Industry and aesthetics
In many ways the 1930s were Oscar Faber's happiest and most successful — the practice's work was growing, he was secure financially and he held many garden parties hosted by his wife Joan at their beautiful home in Surrey (Hayes Court, Kenley). In 1935 he was made President of the Institution of Structural Engineers, an organization he had joined in 1911 when it was known as the Concrete Institute.
As part of the ongoing repair work at Durham Castle
(1927-45), Faber devised an underpinning solution for which Durham University awarded him an honorary degree — Doctor of Civil Law. His previous experience underpinning the Bank of England
served him well here.
Durham Castle is built on a (partly man-made) mound within a loop of the River Wear, where the bedrock is 21m below courtyard level. Its battlement walls and the west fronts of the Norman Gallery and the Great Hall were tilting and slipping towards the river, with parts of the stonework fissured and loose to the touch. The battlements were first stabilized by copious pressure grouting, then anchored with steel tie rods and underpinned with concrete.
The walls of the castle buildings had moved so far from vertical that they were exerting unequal bearing pressures on the soil below, and their centres of pressure were therefore not central over their bases. The problem was exacerbated by the lack of proper footings. Faber designed reinforced concrete foundations that were placed so that the centre of gravity of each building was concentric with its foundation. This balanced the bearing pressures and ensured that any settlement would be uniform. The top of the underpinning, between the new concrete and the undersides of the original walls, was constructed in brickwork.

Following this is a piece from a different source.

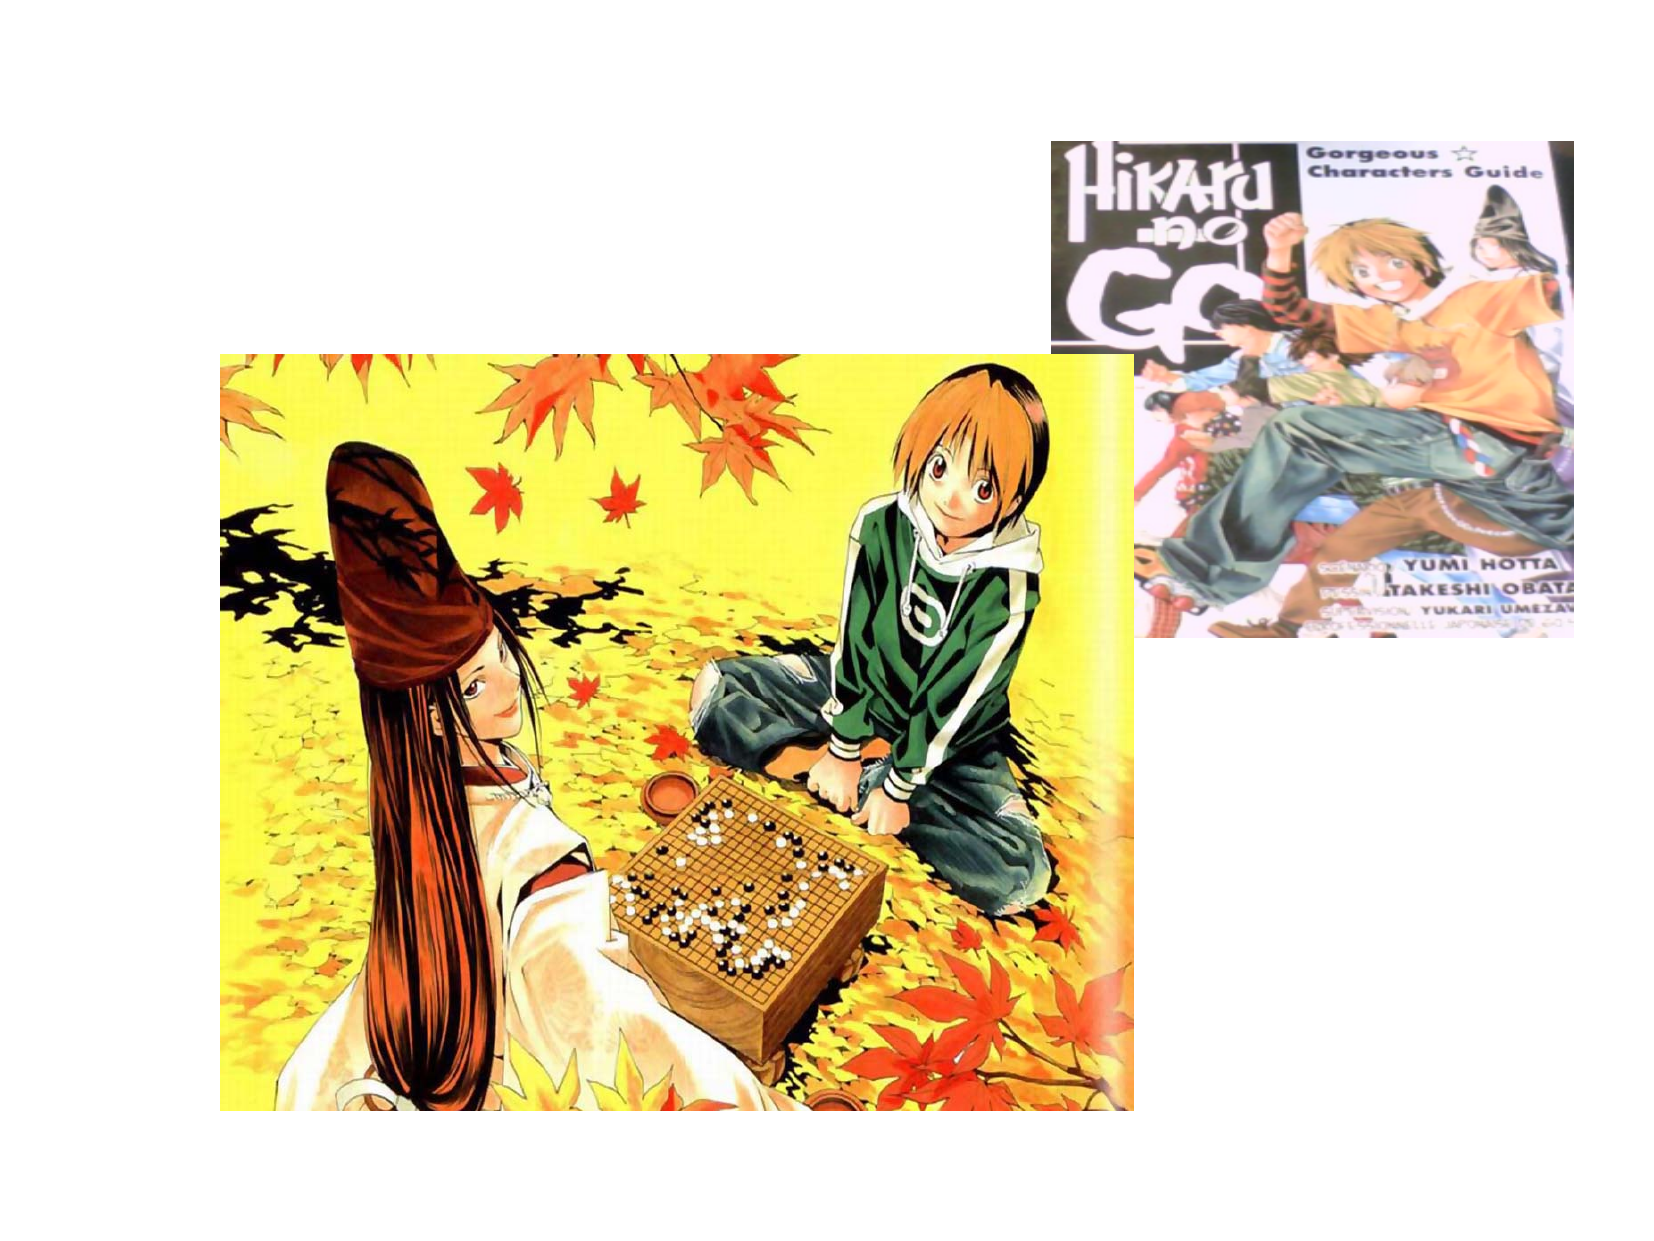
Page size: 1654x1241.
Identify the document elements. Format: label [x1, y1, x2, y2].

picture [220, 141, 1574, 1111]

Several and various jobs accompanied this triumph — Spillers' Cardiff Mill
(1931-3), South Africa House
(1933), Earl's Court Exhibition Centre
(1935-7), Harringay Arena
(1936), Spillers' Tyne Mill
(1936-7), Queen’s Hotel
(1936-7) and the Rolling Mill at Shotton
, Deeside (1938). Also in this decade were Spillers' Mill
and National Fertilisers' bulk storage
buildings, both in Avonmouth, the Pirelli Factory
at Southampton and Nine Elms Warehouse
At Earl's Court
, Faber and his team had the task of ventilating an exhibition centre (structrual engineering by L.G. Mouchel & Partners) that covers almost 5 hectares and has a volume of some 1.4 million cubic metres, with a moveable arrangement of halls and corridors. Eight ventilation plants were installed on the roof, blowing air downwards parallel to and 3m above the seating in the auditorium, with extraction via side ducts and slots in the false ceiling.

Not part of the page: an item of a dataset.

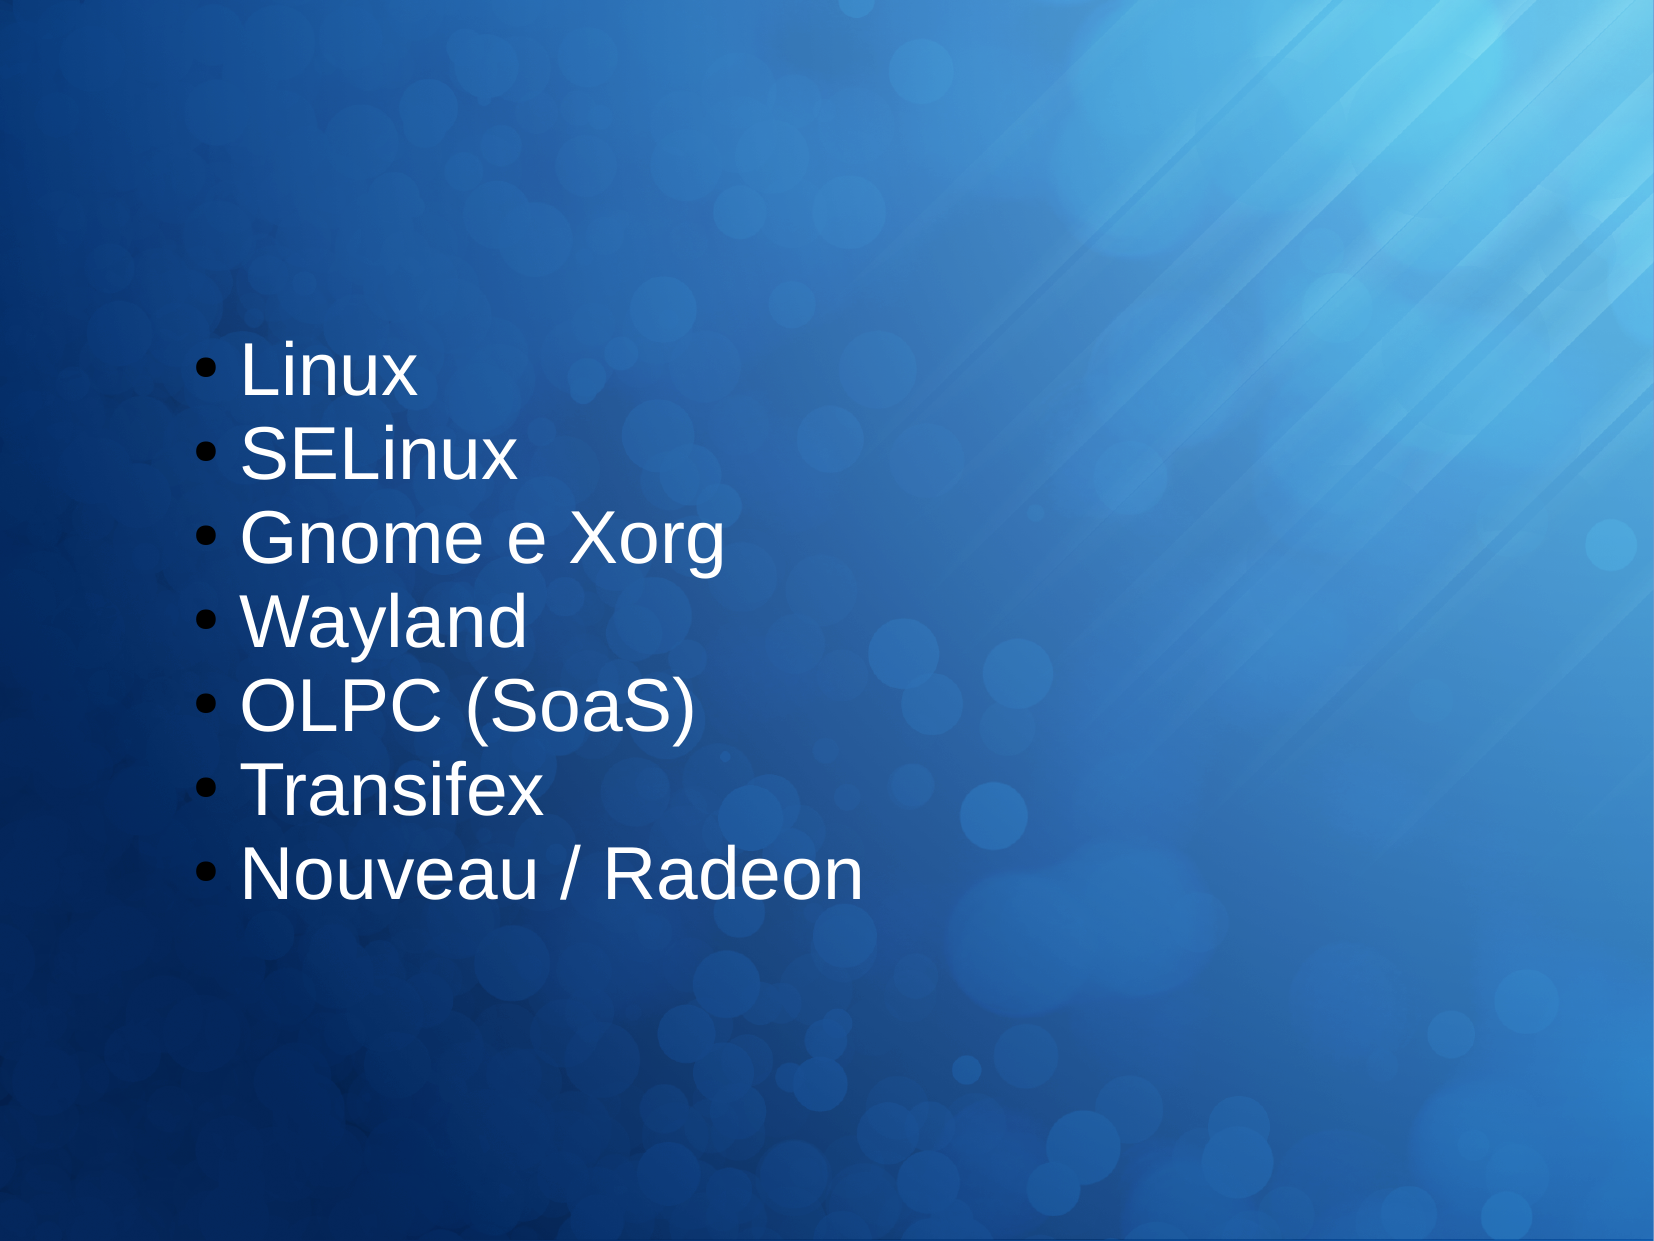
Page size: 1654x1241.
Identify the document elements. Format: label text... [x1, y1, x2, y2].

Harringay Arena was an octagonal building used primarily as an ice-hockey venue, though it hosted boxing, circuses and the Horse of the Year Show (1949-56). Its roof had no internal supports to obscure the spectators' view. The arena and Nine Elms Warehouse were later demolished.
Queen's Hotel in Leeds was built for the London Midland & Scottish Railway, between a railway station and a power station. Of necessity, it was built with double glazing and mechanical ventilation with filtered air to all the rooms, to exclude pollution and to reduce traffic noise from the cobbled streets outside.
For the Harringay Arena project and the various mills, silos and warehouses for Spillers Ltd, Faber worked without any architectural assistance. This gave him not only the opportunity to act as both architect and engineer, but also to appreciate the work he was then doing with great architects such as Charles Cowles-Voysey (1889-1981) and his friend Sir Herbert Baker. Cowles-Voysey specialized in the design of town halls and Faber worked with him on a number of them, including Worthing Town Hall
(1933), Watford Town Hall
(1937-9) and the Cambridge Guildhall
(1939). With Baker he worked on India House
, South Africa House
and various banks (Martins, Glyn Mills and Barclays).
There was an increasing need for industrial structures in England at the time and Faber sought to achieve balance between the function of the building and its external appearance, in his own way combining truth with grace in his industrial buildings. He was not the only engineer of his generation to believe in structural honesty — Modernist architecture was popular in Europe and America, exemplified in works by Frank Lloyd Wright (1867-1959), Walter Gropius (1883-1969), Ludwig Mies van der Rohe (1886-1969) and Le Corbusier (Charles-Édouard Jeanneret-Gris, 1887-1965).
Good examples of Faber's take on Modernism are the mills in Cardiff and Avonmouth. At Cardiff, one whole side of the silo is devoid of windows because stored stuff — in this case bulk grain — would be hidden rather than displayed, and Faber showed this on the outside. Piers instead of windows divide the surface into bays and though they are structurally unnecessary, as the division walls behind provide rigidity, they give order and rhythm to an otherwise bare expanse. The windows indicate which part of the mill is occupied by people and which part by machinery.
At Avonmouth, the flour mill is in the centre with the grain silo on the left and the warehouse to the right. In the warehouse all storey heights are the same, reflecting the same storage capacity on each floor, whereas in the mill storey heights vary between levels showing the different functions of the machinery within.
The downside to Faber working so intensively on all these jobs was that he was so steeped in his own work that the practice began to feel less like a cohesive unit than a group of talented individuals going solo. Jim Vaughan, in spite of his expertise and ability to manage work alone, was increasingly frustrated by the lack of discussion between himself and Faber. Relations between the two men would continue to cool right up to Faber's death in 1956.